Mumbai-based cryptocurrency exchange WazirX launched its service on 8th March 2018, just a month before the RBI notification prohibiting banks from dealing with cryptocurrency exchanges.

Launching an exchange into this regulatory atmosphere was not the most perfect scenario for Nischal Shetty, founder and CEO of WazirX. “Within a month, the news about the RBI ban that would come into effect from July came out.” Three days after the ban kicked in, Shetty launched a peer to peer service using which people could cash-in and cash-out of crypto without needing to deposit money into the company’s bank account.

Nischal Shetty, founder and CEO of WazirX
Nischal Shetty, founder and CEO of WazirX

WazirX and Koinex were some of the first Indian exchanges to offer peer-to-peer crypto trading options which came as a lifeline to exchanges and customers at this time.

How the P2P system works

When a user places a buy request, the exchange matches the user with another user who has placed a sell request on the platform. The buyer is then shown banks details of the seller to directly transfer money. This way, the exchange doesn’t have to have its own bank account that deals in cryptocurrency. Once the seller receives the money the exchange is notified and it transfers the cryptocurrency/token from the seller’s wallet to the buyer’s wallet.

The revenue for the exchanges usually comes from the fees on the C2C platform.

“Crypto trading is not illegal in India, the only thing that the RBI has said is that exchanges cannot have banking services, which we don’t anymore. But we do facilitate the trading of cryptocurrencies,” says Shetty. WazirX sees transactions worth 40 Bitcoins every day. That’s nearly Rs 2 crores a day based on current prices.

FactorDaily has reached out to Zebpay and other exchanges on their future plans and will update the copy once we receive a response.

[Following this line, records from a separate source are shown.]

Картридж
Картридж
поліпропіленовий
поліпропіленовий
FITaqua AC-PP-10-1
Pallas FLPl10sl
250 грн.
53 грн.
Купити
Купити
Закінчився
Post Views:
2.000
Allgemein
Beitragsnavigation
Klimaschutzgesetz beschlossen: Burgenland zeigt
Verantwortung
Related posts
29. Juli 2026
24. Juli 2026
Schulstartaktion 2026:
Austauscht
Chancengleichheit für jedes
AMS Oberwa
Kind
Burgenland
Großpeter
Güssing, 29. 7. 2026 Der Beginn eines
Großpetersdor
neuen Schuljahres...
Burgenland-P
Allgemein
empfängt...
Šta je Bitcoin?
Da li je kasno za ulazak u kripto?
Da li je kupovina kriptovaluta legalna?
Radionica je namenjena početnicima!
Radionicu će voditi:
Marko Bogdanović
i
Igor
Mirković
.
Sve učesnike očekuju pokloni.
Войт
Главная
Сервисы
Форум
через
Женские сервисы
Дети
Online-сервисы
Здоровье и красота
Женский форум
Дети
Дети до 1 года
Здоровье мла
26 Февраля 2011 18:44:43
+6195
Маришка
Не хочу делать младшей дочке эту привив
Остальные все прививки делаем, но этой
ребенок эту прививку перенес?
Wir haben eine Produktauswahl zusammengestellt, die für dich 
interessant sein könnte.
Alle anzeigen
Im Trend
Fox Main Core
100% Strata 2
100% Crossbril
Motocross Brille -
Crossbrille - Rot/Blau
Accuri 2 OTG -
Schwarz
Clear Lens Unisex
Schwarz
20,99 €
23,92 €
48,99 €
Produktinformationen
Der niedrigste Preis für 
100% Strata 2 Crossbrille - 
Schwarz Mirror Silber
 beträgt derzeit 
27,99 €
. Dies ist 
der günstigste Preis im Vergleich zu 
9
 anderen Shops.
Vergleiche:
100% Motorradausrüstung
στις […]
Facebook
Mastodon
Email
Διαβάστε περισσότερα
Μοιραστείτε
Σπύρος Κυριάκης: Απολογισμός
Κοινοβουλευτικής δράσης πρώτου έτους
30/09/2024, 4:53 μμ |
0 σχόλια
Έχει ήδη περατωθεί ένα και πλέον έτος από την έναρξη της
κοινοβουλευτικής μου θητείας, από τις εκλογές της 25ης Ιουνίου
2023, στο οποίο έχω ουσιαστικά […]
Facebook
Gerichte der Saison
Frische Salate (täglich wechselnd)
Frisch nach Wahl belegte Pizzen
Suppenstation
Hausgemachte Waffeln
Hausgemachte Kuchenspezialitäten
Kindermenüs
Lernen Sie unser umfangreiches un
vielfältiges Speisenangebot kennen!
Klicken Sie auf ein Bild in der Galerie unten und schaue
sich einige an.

What next for the cryptocurrency ecosystem

The roots of the problem for cryptocurrency exchanges in India lies in the April 2018 notification from the RBI, a sort of warning shot fired by the central bank to signal its intentions. With the notification, the bank cut out businesses and individuals dealing in cryptocurrencies from the formal economy by denying them access to banking and other services regulated by the RBI. The cryptocurrency ecosystem has challenged the notification in the Supreme Court and a hearing on the subject is due soon.

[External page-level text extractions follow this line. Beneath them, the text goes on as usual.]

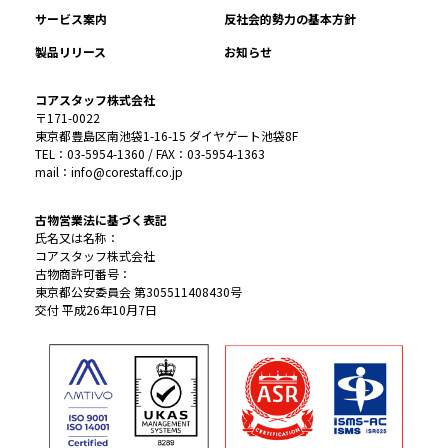
サービス案内
反社会的勢力の基本方針
製品リリース
お知らせ
コアスタッフ株式会社
〒171-0022
東京都豊島区南池袋1-16-15 ダイヤゲート池袋8F
TEL：03-5954-1360 / FAX：03-5954-1363
mail：info@corestaff.co.jp
古物営業法に基づく表記
氏名又は名称：
コアスタッフ株式会社
古物商許可番号：
東京都公安委員会 第305511408430号
交付 平成26年10月7日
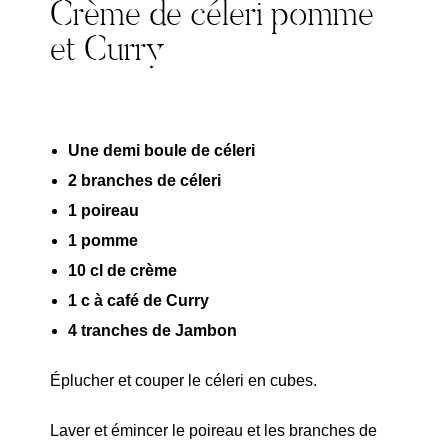
Crème de céleri pomme
et Curry
Une demi boule de céleri
2 branches de céleri
1 poireau
1 pomme
10 cl de crème
1 c à café de Curry
4 tranches de Jambon
Éplucher et couper le céleri en cubes.
Laver et émincer le poireau et les branches de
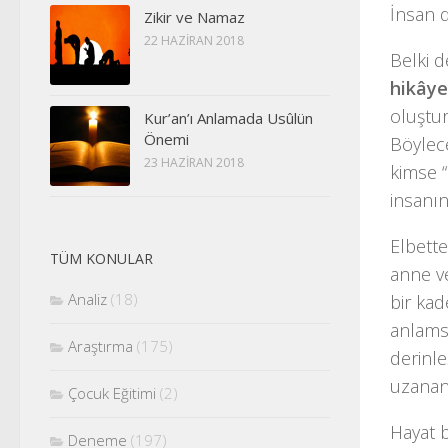
İnsan d
Zikir ve Namaz
22 HAZIRAN 2018
Belki d
hikâye
oluştur
Kur’an’ı Anlamada Usûlün
Önemi
Böylece
23 HAZIRAN 2018
kimse “
insanın
Elbett
TÜM KONULAR
anne v
Analiz
(18)
bir kad
anlams
Araştırma
(175)
derinle
uzanan 
Çocuk Eğitimi
(2)
Hayat b
Deneme
(197)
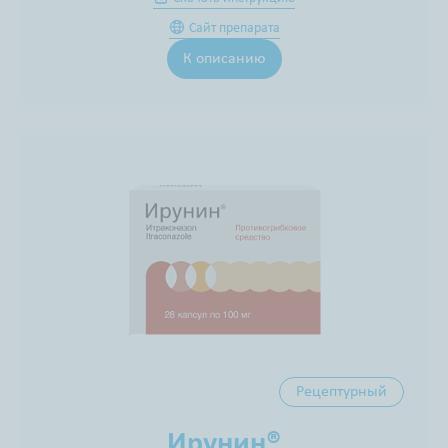
Сайт препарата
К описанию
Рецептурный
Ирунин®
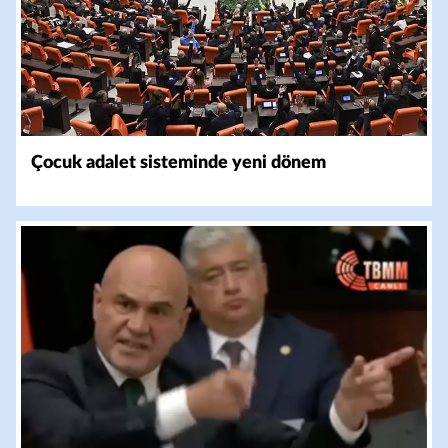
Çocuk adalet sisteminde yeni dönem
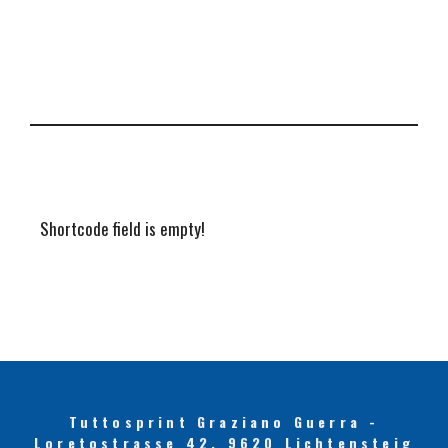
Shortcode field is empty!
Tuttosprint Graziano Guerra -
Loretostrasse 42, 9620 Lichtensteig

According to Anirudh Rastogi, founder at New Delhi-based Ikigai Law, the outcome can go either way but the ecosystem does not have much to lose. “If the ruling were to uphold the ban then nothing changes, because that has been the case since the RBI circular came into effect from July and business will continue to operate as they currently do. On the other hand, if the court were to strike down the circular the business stands to benefit. But that again depends on the conditions under which the RBI circular is struck down,” says Rastogi, whose firm, earlier called TRA Law, rebranded to Ikigai Law in September this year.

Meanwhile, cryptocurrency traders say that they aren’t affected by Zebpay shutting down. “Those currently invested in cryptocurrencies are the ones who are in it for the long haul and not here to make some quick money. The slump in the market is not due to the regulatory atmosphere but more so because the market is currently undergoing a correction,” Says Chandan Choudhury, a cryptocurrency analyst and trader from Bengaluru.

If the situation doesn’t change, it might push traders underground where tracking and controlling exchange will become tougher.


               

Updated at 10:48 pm on October 1, 2018  changed headline to be more accurate.